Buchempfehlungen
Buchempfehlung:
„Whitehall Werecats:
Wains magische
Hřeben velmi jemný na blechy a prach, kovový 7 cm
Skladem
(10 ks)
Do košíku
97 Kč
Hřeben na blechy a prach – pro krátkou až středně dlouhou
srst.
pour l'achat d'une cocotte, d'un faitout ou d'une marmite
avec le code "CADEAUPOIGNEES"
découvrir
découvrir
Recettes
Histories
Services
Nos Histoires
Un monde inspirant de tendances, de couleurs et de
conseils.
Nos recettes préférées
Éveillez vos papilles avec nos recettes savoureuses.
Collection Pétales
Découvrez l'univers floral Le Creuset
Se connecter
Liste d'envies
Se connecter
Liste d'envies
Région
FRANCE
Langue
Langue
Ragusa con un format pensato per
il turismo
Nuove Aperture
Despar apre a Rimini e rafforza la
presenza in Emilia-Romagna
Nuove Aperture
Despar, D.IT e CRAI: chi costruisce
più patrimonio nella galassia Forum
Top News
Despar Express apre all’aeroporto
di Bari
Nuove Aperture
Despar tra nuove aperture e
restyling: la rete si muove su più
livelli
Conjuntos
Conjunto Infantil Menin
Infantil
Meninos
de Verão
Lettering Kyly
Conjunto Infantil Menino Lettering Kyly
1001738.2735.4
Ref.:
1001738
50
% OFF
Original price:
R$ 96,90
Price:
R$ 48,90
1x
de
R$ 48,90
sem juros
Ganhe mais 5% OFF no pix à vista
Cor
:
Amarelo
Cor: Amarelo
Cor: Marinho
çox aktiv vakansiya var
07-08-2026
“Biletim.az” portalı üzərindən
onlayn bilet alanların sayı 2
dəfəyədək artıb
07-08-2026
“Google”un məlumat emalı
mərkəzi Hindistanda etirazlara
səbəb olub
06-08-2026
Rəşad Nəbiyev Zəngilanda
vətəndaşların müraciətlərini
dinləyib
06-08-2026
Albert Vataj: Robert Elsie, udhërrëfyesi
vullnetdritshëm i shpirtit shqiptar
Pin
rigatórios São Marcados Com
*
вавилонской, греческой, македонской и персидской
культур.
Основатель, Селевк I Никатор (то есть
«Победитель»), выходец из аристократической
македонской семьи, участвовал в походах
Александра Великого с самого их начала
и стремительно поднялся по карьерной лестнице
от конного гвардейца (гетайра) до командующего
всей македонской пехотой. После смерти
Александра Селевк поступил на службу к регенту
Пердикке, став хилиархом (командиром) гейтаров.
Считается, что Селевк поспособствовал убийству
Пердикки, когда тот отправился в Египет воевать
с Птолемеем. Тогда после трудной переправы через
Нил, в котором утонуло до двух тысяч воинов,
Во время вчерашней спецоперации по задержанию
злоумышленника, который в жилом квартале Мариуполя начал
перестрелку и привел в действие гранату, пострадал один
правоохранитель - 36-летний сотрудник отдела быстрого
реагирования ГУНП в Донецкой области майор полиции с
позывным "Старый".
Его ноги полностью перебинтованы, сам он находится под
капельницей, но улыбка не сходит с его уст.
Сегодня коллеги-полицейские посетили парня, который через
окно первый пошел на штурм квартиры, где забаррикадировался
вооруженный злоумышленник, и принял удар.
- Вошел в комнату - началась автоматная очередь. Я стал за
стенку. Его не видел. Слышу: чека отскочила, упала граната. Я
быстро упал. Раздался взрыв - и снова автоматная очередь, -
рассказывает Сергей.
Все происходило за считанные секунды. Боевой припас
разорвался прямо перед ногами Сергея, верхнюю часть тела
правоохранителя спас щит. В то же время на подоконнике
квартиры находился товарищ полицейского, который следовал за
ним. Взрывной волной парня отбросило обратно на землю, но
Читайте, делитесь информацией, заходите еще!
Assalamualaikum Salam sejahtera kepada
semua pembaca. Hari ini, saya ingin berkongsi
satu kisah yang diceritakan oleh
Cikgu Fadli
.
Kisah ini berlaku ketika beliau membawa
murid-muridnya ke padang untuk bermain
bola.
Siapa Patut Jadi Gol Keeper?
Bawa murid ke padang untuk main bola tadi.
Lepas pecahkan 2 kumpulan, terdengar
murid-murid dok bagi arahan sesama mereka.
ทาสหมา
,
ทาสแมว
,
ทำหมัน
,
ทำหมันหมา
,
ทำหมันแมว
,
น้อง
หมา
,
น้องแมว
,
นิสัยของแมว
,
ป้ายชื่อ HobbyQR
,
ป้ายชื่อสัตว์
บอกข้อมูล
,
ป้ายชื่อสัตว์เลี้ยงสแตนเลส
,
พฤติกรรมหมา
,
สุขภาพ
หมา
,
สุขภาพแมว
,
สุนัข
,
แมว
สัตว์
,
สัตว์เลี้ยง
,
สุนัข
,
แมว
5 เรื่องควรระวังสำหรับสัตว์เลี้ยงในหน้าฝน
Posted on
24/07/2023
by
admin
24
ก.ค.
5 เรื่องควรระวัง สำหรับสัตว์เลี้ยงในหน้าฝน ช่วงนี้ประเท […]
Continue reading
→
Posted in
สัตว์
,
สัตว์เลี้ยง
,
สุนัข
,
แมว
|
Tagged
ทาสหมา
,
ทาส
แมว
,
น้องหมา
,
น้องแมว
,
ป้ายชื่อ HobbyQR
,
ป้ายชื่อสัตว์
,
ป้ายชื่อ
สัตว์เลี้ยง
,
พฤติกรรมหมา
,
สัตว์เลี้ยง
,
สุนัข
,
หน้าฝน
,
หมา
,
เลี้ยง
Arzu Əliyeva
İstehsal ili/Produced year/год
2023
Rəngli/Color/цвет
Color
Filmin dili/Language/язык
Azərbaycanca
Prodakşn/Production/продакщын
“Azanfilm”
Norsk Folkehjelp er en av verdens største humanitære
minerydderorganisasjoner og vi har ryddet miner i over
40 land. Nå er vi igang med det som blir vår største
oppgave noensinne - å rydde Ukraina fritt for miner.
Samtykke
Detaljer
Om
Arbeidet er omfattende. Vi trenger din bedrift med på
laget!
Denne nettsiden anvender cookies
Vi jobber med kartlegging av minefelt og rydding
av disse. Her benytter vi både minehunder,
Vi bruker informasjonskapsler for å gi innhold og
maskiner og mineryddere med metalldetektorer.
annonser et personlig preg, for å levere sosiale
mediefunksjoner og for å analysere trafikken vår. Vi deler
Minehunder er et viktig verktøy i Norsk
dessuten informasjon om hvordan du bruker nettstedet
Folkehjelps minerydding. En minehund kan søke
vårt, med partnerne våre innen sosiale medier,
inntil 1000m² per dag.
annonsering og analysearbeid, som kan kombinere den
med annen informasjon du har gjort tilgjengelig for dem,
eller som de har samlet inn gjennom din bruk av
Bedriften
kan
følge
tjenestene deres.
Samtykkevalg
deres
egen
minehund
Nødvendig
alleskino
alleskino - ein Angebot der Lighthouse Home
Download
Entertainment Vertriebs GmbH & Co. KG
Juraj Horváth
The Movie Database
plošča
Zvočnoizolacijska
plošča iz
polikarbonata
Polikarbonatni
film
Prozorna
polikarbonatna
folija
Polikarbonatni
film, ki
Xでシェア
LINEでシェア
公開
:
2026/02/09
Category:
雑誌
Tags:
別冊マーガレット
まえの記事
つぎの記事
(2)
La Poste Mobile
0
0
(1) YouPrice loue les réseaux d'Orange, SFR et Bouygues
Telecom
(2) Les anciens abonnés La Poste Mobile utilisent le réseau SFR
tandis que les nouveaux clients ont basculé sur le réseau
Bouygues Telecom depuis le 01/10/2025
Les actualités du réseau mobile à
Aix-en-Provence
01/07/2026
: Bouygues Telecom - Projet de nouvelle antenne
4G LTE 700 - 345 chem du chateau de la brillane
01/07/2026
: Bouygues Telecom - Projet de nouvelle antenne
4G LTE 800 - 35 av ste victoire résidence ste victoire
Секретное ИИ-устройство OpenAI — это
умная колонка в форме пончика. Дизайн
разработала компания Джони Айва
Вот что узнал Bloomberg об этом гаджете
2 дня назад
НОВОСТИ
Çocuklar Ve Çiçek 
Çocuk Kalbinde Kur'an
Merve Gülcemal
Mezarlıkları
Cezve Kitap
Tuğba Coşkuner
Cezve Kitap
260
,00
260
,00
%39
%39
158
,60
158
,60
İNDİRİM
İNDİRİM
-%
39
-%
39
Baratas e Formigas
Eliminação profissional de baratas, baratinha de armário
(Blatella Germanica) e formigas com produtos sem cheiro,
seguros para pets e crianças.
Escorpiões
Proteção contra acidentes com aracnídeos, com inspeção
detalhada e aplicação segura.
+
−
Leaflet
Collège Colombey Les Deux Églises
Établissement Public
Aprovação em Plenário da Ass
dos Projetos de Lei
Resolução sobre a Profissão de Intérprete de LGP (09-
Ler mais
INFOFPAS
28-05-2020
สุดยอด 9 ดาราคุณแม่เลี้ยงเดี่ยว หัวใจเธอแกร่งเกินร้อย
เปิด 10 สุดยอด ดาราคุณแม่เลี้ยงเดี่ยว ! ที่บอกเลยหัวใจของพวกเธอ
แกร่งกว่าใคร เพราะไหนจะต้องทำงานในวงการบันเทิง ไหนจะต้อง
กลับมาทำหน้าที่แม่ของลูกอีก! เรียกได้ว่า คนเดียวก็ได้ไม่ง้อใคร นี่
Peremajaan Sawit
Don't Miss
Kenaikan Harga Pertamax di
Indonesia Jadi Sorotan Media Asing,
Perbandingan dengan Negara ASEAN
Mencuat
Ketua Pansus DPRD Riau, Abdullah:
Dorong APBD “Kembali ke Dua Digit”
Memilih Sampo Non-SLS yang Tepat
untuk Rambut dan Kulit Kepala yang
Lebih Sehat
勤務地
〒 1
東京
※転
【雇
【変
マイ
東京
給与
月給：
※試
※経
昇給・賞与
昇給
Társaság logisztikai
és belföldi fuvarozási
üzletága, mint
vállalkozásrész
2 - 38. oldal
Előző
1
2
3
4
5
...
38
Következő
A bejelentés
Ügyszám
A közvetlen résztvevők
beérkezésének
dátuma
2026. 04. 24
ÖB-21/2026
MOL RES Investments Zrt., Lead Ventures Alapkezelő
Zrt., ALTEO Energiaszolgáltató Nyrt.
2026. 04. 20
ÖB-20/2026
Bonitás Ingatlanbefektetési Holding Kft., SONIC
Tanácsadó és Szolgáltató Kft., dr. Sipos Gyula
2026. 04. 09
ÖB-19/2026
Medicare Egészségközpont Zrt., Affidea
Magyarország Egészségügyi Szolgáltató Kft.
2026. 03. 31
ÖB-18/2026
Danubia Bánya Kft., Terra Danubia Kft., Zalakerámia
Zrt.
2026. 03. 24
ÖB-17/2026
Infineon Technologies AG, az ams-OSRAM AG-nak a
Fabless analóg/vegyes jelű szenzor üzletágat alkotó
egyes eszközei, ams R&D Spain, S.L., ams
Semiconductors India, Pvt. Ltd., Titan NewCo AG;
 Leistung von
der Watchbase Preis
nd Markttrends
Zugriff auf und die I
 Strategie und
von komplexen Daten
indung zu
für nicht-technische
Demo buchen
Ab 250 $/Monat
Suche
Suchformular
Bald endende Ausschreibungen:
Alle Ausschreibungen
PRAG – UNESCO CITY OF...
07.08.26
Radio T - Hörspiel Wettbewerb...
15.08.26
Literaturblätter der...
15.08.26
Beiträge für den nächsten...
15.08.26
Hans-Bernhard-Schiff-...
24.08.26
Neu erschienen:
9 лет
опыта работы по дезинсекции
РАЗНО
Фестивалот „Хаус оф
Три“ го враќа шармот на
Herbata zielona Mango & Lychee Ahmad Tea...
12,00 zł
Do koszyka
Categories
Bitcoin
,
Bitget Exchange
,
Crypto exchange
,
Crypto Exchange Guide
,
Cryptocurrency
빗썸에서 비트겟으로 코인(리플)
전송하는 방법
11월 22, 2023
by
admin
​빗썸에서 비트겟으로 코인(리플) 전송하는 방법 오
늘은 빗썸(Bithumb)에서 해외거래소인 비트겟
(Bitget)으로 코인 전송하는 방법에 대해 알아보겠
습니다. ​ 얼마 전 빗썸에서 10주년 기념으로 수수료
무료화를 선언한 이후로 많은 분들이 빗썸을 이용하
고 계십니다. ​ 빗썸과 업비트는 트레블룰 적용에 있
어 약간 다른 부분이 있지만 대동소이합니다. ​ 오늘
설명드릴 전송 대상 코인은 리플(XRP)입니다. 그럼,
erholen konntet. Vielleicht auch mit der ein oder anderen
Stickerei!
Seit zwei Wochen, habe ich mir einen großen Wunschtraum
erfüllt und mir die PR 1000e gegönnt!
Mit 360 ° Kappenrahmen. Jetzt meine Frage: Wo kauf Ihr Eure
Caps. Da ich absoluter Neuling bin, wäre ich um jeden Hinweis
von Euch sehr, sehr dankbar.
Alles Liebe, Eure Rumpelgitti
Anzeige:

• **TASK**
The required output is the set of lines from the first line of the data through the line that contains "от конного гвардейца", transcribed exactly.

• **OUTPUT BELOW**
Buchempfehlungen
Buchempfehlung:
„Whitehall Werecats:
Wains magische
Hřeben velmi jemný na blechy a prach, kovový 7 cm
Skladem
(10 ks)
Do košíku
97 Kč
Hřeben na blechy a prach – pro krátkou až středně dlouhou
srst.
pour l'achat d'une cocotte, d'un faitout ou d'une marmite
avec le code "CADEAUPOIGNEES"
découvrir
découvrir
Recettes
Histories
Services
Nos Histoires
Un monde inspirant de tendances, de couleurs et de
conseils.
Nos recettes préférées
Éveillez vos papilles avec nos recettes savoureuses.
Collection Pétales
Découvrez l'univers floral Le Creuset
Se connecter
Liste d'envies
Se connecter
Liste d'envies
Région
FRANCE
Langue
Langue
Ragusa con un format pensato per
il turismo
Nuove Aperture
Despar apre a Rimini e rafforza la
presenza in Emilia-Romagna
Nuove Aperture
Despar, D.IT e CRAI: chi costruisce
più patrimonio nella galassia Forum
Top News
Despar Express apre all’aeroporto
di Bari
Nuove Aperture
Despar tra nuove aperture e
restyling: la rete si muove su più
livelli
Conjuntos
Conjunto Infantil Menin
Infantil
Meninos
de Verão
Lettering Kyly
Conjunto Infantil Menino Lettering Kyly
1001738.2735.4
Ref.:
1001738
50
% OFF
Original price:
R$ 96,90
Price:
R$ 48,90
1x
de
R$ 48,90
sem juros
Ganhe mais 5% OFF no pix à vista
Cor
:
Amarelo
Cor: Amarelo
Cor: Marinho
çox aktiv vakansiya var
07-08-2026
“Biletim.az” portalı üzərindən
onlayn bilet alanların sayı 2
dəfəyədək artıb
07-08-2026
“Google”un məlumat emalı
mərkəzi Hindistanda etirazlara
səbəb olub
06-08-2026
Rəşad Nəbiyev Zəngilanda
vətəndaşların müraciətlərini
dinləyib
06-08-2026
Albert Vataj: Robert Elsie, udhërrëfyesi
vullnetdritshëm i shpirtit shqiptar
Pin
rigatórios São Marcados Com
*
вавилонской, греческой, македонской и персидской
культур.
Основатель, Селевк I Никатор (то есть
«Победитель»), выходец из аристократической
македонской семьи, участвовал в походах
Александра Великого с самого их начала
и стремительно поднялся по карьерной лестнице
от конного гвардейца (гетайра) до командующего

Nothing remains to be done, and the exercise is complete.